Each of these k values can be stored as an arbitrary precision integer, delta encoded prime gap, or prime gap with entropy encoding. The entropy encoding based on probabilities of the difference between the actual gap and an log(n) approximation of it. If the last method is used then the encoding should be as good as the log(n) approximation, and theoretically should be much smaller. This probability can likely be approximated well using prime gap lower and upper bounds (Wikipedia "Prime Gap" for good bounds) and the log(n) prime gap approximation.

The nth prime number can be found by finding (constant time) the ith bin responding to that n (one division). Then decoding and summing each delta and adding it to the prime stored in the bin until b+k=n. Overall I think this should be O(b), so b shouldn't be too large, but is constant.

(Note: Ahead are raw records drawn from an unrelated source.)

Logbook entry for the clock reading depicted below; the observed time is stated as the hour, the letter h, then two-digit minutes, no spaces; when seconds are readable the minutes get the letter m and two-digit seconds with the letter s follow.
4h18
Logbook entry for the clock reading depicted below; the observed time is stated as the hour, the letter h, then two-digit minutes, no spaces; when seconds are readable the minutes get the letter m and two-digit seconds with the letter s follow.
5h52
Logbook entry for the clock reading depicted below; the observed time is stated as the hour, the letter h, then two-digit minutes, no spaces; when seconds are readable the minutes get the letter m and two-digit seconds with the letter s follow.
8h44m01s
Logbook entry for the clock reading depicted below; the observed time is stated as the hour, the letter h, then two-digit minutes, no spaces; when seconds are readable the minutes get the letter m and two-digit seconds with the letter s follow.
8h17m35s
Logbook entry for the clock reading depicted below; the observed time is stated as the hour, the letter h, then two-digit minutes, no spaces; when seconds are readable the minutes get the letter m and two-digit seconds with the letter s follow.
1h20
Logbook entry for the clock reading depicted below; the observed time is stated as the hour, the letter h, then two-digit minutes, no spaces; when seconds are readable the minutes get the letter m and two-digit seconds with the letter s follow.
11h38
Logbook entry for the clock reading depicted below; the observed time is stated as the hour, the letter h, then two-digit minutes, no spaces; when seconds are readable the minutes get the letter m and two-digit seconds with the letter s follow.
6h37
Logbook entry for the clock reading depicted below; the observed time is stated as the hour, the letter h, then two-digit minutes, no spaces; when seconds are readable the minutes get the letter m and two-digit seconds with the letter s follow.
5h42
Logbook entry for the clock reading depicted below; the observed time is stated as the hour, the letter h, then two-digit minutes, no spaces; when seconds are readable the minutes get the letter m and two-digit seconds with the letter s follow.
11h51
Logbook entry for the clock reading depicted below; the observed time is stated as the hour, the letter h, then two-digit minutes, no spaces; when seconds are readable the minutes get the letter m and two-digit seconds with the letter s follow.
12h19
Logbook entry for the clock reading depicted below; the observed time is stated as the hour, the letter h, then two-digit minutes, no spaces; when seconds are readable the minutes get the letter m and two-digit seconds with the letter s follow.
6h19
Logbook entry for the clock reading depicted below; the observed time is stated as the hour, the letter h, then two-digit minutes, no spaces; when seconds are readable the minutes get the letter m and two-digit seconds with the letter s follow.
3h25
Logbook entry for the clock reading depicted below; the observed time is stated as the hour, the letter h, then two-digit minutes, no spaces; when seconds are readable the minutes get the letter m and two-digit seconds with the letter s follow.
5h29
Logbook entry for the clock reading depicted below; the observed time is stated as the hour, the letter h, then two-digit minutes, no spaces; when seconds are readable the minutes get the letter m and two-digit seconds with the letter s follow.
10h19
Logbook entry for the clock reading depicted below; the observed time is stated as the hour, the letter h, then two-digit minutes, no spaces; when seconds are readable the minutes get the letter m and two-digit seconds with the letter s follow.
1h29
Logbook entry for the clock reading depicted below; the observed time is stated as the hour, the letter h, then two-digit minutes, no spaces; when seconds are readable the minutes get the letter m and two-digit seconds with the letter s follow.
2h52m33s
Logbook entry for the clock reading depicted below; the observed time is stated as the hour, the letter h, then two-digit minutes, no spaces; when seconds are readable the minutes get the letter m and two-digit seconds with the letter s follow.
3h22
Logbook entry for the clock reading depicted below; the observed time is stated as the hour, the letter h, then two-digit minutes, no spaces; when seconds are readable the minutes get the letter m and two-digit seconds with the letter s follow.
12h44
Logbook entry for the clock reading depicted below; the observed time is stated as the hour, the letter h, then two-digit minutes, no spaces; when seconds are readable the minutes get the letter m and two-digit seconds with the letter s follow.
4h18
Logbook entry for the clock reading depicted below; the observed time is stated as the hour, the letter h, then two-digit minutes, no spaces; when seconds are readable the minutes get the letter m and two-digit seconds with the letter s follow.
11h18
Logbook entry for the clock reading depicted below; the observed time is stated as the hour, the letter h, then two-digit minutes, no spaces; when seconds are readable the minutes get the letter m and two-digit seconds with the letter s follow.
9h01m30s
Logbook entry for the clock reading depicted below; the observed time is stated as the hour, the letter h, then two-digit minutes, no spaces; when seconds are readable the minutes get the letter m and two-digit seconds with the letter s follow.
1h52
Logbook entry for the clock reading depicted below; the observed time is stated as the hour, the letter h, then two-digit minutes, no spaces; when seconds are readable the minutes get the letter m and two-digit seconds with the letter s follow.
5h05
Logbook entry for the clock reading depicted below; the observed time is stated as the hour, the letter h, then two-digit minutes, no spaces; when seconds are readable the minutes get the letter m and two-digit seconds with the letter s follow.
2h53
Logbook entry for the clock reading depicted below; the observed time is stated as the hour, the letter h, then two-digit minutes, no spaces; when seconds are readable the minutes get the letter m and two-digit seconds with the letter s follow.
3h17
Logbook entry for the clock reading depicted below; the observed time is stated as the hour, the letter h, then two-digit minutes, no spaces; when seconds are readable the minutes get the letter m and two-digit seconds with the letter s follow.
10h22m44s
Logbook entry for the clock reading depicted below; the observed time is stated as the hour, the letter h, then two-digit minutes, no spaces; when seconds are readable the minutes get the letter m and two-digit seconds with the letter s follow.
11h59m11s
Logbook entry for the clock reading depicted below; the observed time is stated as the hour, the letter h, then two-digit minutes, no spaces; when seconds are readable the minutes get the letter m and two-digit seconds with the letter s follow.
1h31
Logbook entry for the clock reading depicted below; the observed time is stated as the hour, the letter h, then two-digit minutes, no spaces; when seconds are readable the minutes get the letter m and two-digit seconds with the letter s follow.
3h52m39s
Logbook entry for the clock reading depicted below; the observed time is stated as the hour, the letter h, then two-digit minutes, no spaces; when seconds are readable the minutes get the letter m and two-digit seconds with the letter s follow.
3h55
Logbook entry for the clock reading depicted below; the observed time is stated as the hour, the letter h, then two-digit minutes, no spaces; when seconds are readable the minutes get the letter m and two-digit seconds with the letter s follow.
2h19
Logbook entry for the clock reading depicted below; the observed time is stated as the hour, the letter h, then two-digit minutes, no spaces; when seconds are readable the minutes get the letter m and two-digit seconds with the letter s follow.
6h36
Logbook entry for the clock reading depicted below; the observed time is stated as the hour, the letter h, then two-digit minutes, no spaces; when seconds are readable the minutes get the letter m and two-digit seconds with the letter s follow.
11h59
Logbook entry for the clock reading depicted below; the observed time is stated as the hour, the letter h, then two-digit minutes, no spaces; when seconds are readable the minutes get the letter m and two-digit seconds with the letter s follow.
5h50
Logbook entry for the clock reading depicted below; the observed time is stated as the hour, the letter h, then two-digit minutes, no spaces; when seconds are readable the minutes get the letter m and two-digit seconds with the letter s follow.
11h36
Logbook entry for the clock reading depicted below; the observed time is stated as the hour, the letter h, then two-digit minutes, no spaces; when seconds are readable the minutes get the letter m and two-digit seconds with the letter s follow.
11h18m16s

A lookup to see if a number (P) is prime can be done by making upper and lower bound estimates based on a prime number approximation algorithm of your choice, then a binary search within that interval based on the number of digits, then bytes. This should be very fast, probably O(log(log(n))). Once the ith index before P is found, you have to sequentially decode the k primes until you find one after P (not prime), or P itself (is prime). Overall O(b log(log(n))).

The math involved for the probabilities etc. might be time consuming for large values, but that depends on the approximations chosen, and should be at worst (I guess) around O(log(n)log(log(n))). Overall the storage should be (if I'm right) roughly ~ O((n/b) log(n)+b log(log(n))) for n primes, compared to O(n log(n)) otherwise.